Multi-view geometry data:
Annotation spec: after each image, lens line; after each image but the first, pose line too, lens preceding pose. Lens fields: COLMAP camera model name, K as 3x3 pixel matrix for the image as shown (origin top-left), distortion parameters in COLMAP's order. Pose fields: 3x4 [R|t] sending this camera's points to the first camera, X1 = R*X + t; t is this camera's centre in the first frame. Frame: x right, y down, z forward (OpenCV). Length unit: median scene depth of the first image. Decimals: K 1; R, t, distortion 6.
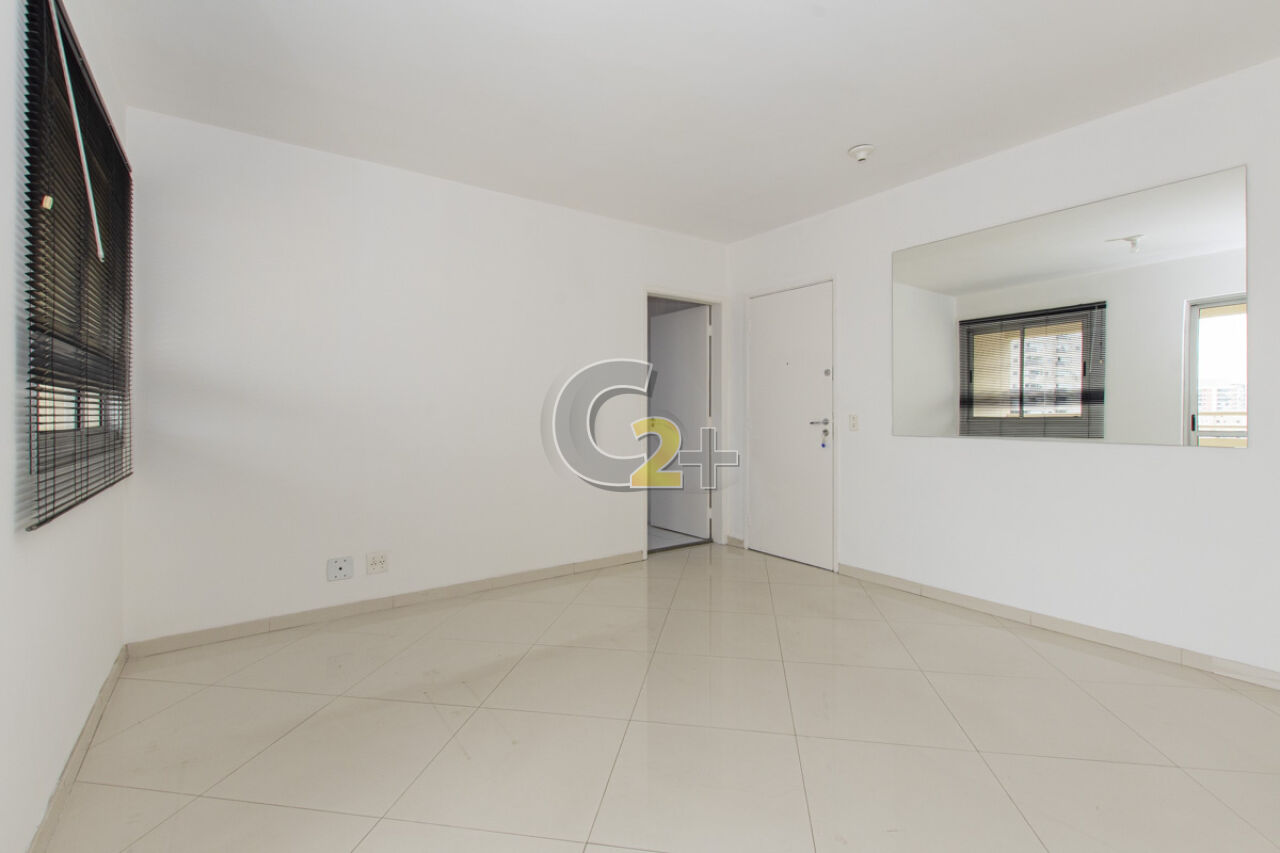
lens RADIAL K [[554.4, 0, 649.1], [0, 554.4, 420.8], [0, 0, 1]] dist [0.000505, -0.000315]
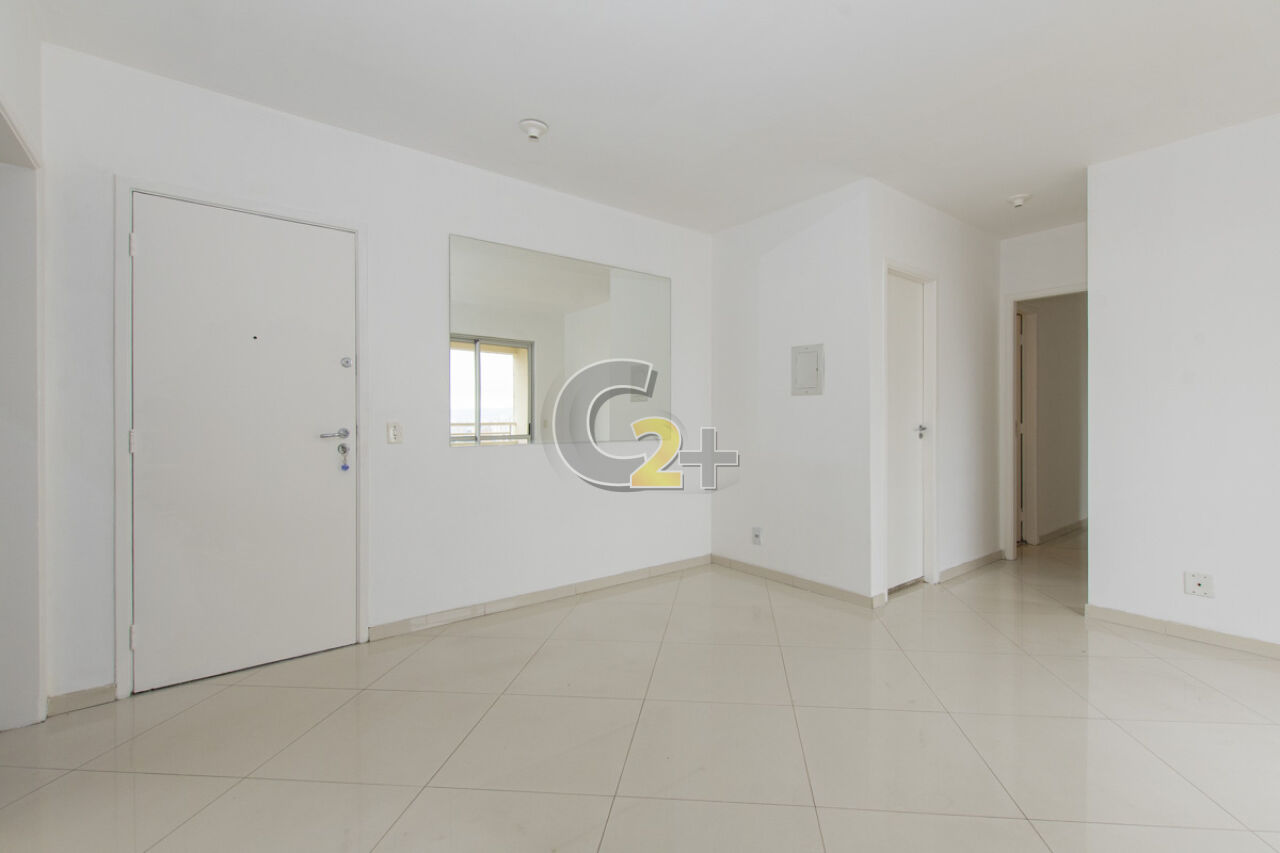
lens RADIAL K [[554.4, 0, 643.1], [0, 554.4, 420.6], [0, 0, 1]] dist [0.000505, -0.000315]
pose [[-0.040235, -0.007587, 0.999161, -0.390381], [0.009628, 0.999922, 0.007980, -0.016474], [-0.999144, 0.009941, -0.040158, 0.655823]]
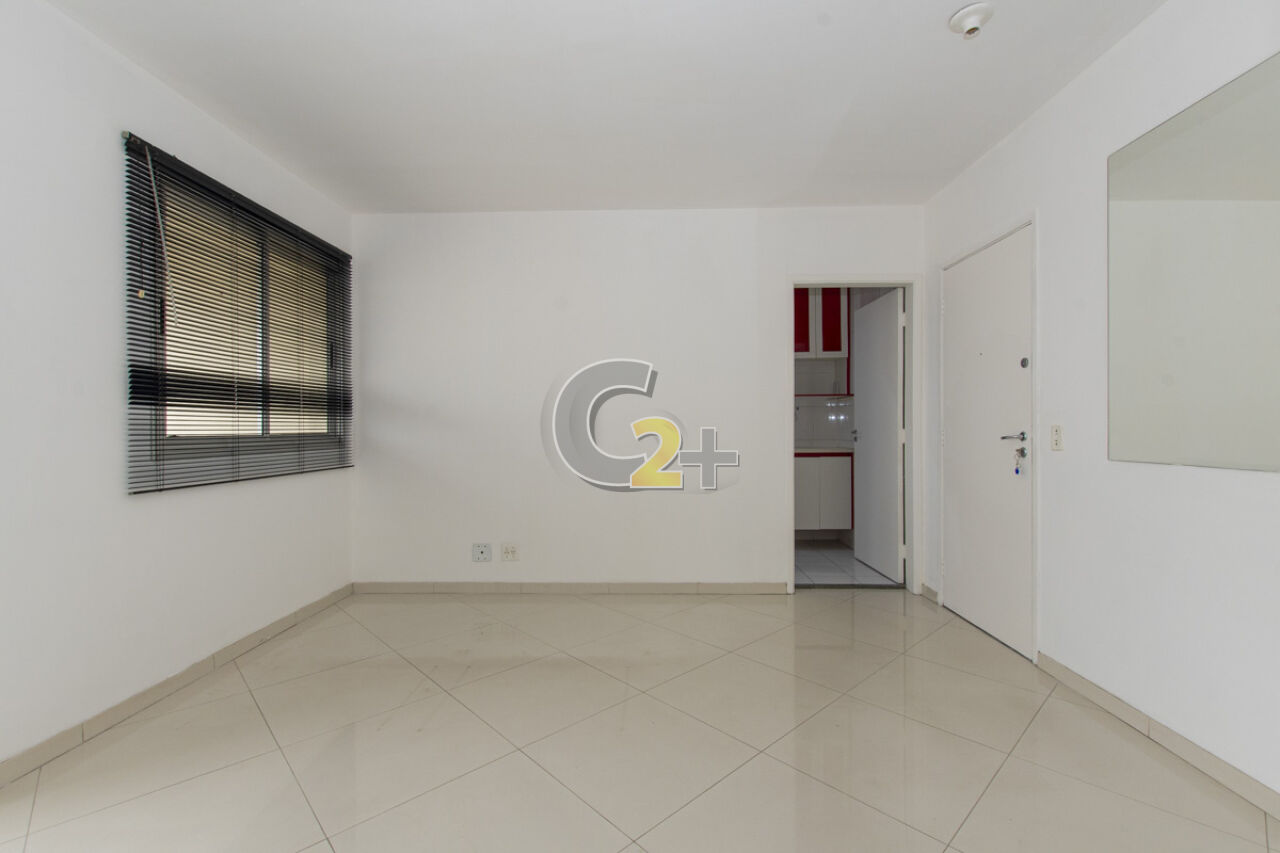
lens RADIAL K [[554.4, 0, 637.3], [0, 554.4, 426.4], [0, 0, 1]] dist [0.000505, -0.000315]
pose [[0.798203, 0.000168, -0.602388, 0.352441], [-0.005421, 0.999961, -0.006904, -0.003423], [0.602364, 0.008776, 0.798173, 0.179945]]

TASK DESCRIPTION
Write out every line of the listing above word for word, leaving the pictures out.

WRITTEN RESPONSE
Annotation spec: after each image, lens line; after each image but the first, pose line too, lens preceding pose. Lens fields: COLMAP camera model name, K as 3x3 pixel matrix for the image as shown (origin top-left), distortion parameters in COLMAP's order. Pose fields: 3x4 [R|t] sending this camera's points to the first camera, X1 = R*X + t; t is this camera's centre in the first frame. Frame: x right, y down, z forward (OpenCV). Length unit: median scene depth of the first image. Decimals: K 1; R, t, distortion 6.
lens RADIAL K [[554.4, 0, 649.1], [0, 554.4, 420.8], [0, 0, 1]] dist [0.000505, -0.000315]
lens RADIAL K [[554.4, 0, 643.1], [0, 554.4, 420.6], [0, 0, 1]] dist [0.000505, -0.000315]
pose [[-0.040235, -0.007587, 0.999161, -0.390381], [0.009628, 0.999922, 0.007980, -0.016474], [-0.999144, 0.009941, -0.040158, 0.655823]]
lens RADIAL K [[554.4, 0, 637.3], [0, 554.4, 426.4], [0, 0, 1]] dist [0.000505, -0.000315]
pose [[0.798203, 0.000168, -0.602388, 0.352441], [-0.005421, 0.999961, -0.006904, -0.003423], [0.602364, 0.008776, 0.798173, 0.179945]]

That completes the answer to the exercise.